§ Problem requirements
Comb the records below for the string "Backups" and copy each line where it turns up.

§ Data
* * * * * * *

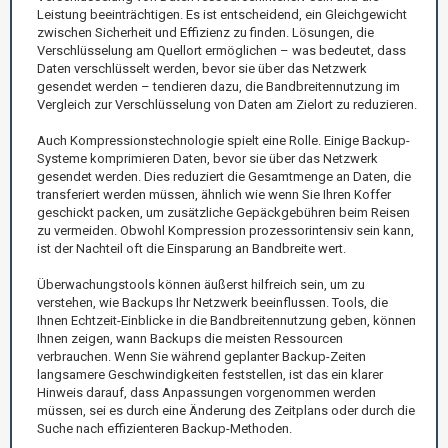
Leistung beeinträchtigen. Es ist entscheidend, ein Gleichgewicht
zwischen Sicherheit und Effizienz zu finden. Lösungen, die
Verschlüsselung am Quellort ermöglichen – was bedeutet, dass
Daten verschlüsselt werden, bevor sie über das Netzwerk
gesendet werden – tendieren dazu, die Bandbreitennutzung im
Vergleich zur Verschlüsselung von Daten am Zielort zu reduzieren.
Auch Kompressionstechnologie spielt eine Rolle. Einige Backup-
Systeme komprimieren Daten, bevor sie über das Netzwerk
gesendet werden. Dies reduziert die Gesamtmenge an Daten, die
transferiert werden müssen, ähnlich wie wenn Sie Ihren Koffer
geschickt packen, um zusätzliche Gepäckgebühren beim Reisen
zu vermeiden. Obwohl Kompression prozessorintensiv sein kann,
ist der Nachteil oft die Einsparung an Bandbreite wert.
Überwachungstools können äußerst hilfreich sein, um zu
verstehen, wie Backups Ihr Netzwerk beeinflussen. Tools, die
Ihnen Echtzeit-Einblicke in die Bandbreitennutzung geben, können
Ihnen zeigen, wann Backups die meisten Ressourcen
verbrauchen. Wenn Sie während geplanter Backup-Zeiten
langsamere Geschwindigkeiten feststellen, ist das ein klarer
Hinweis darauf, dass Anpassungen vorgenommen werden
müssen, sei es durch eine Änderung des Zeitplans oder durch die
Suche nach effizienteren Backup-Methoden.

* * * * * * *

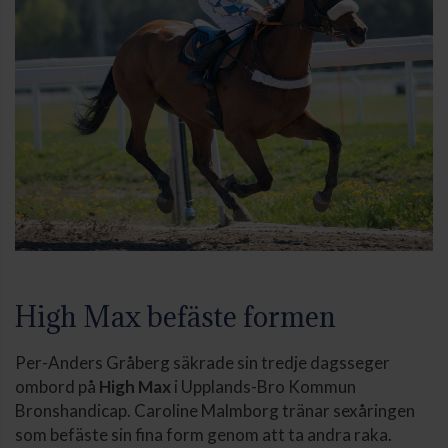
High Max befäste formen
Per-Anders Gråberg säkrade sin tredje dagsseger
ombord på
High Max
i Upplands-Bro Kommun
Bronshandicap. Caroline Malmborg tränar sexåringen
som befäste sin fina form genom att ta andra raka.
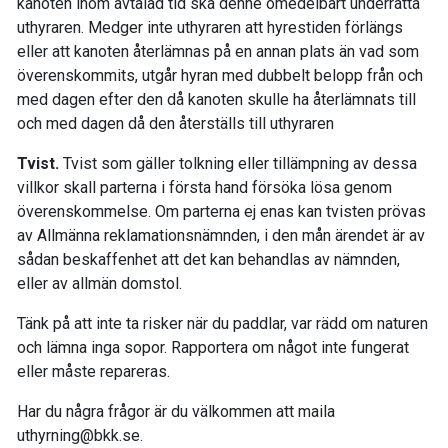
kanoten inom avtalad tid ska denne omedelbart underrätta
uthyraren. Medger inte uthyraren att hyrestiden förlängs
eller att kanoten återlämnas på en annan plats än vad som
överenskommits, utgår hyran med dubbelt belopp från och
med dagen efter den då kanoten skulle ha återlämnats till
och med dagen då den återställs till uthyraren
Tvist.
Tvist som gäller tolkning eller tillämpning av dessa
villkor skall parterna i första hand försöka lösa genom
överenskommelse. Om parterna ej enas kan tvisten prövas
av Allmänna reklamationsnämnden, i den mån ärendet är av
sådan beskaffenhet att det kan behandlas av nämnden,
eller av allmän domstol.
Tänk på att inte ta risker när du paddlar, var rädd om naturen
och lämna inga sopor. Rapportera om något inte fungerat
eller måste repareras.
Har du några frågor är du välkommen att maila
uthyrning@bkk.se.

* * * * * * *

§ Answer to the exercise
verstehen, wie Backups Ihr Netzwerk beeinflussen. Tools, die
Ihnen zeigen, wann Backups die meisten Ressourcen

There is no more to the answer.